The recurring image that runs through the poem is the traditional association of hope with the color green; this image appears in the first three stanzas. The roots of this association may lie in the rebirth of the world with the reemergence of vegetation in the spring. Sor Juana, however, undermines the positive connotations of the color green by presenting it in contexts that become increasingly negative. It accompanies “enravishment” in the first stanza, which suggests a deceitful, passing state. The falseness of hope is further stressed in the second stanza, in the seemingly paradoxical juxtaposition of images of weakness and strength: “robust old age,” “decrepit vigor” (in Spanish, verdor, greenness). In the third stanza, hope is described as making the hopeful wear “green glasses” through which they adapt the real world to suit their personal desires.
Furthermore, Sor Juana accentuates the insubstantiality of hope by associating it with nouns such as “dream,” “madness,” “imagination,” “frenzy,” and “shadow.” The “I” of the poem emerges strongest in the last three lines, and again takes up this notion of the immateriality of hope to underline the poet’s own skeptical attitude toward it. Those who hope live in a world of incorporeal desires, but she is firmly rooted in the world of corporeality. The last stanza ends with a striking image: The poet holds her eyes in her hands and only sees that which can be touched.
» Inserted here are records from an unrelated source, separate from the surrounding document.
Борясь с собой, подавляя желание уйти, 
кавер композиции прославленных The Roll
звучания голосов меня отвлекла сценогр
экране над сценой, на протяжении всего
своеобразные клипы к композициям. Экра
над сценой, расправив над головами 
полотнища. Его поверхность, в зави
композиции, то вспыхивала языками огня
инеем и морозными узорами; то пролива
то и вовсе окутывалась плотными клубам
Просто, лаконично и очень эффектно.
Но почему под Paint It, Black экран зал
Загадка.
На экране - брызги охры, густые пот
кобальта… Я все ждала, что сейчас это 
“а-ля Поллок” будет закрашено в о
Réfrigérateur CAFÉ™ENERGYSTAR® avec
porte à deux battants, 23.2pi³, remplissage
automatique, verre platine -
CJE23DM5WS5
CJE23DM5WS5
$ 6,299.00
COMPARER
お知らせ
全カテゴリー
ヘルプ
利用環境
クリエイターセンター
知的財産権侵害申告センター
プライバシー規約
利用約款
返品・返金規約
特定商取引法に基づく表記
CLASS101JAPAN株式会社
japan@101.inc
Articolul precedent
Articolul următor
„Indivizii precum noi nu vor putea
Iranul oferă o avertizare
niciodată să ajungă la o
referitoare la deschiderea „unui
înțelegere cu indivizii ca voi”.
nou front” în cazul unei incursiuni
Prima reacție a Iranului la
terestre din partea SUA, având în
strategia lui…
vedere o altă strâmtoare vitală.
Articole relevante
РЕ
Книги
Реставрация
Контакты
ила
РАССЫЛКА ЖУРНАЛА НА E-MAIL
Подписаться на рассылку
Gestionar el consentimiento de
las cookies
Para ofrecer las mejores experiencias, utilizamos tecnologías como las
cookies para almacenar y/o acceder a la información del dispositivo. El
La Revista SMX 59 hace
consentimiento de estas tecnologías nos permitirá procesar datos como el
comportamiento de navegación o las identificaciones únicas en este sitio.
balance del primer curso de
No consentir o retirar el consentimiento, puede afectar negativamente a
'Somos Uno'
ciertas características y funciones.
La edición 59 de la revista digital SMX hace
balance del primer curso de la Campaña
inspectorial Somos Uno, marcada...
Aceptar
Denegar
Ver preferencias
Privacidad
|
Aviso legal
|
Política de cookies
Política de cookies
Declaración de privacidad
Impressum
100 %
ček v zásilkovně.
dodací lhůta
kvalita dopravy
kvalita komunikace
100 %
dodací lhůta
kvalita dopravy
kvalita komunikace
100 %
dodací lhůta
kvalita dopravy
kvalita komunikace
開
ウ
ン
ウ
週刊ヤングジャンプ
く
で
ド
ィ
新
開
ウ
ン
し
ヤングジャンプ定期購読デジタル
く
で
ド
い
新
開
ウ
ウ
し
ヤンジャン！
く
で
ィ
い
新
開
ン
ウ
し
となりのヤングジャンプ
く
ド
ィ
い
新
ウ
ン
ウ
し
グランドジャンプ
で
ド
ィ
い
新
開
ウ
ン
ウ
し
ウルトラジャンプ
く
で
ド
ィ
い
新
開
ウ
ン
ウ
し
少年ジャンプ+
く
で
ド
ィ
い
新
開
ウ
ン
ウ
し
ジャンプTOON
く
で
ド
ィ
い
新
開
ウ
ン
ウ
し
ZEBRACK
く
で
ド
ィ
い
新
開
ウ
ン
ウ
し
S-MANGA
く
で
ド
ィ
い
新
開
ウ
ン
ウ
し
The poem also reflects the Baroque “spirit of geometry,” the delight in calibrated syntactical organization. The first two stanzas are structured almost identically; a list of paraphrases for hope is followed by two concluding sentences that mirror each other: “inextricable dream of them that wake/ and, as a dream, of riches destitute”; “longing for the happy ones’ today/ and for the unhappy ones’ tomorrow.” The last two stanzas also play on each other by juxtaposing the disapproved behavior (of those who live in hope) with the right attitude (Sor Juana’s realistic outlook).
The sonnet’s careful syntactic arrangement and interconnected metaphors for hope transcend pure lyric ornamentation and give the poet’s argument for reason additional weight.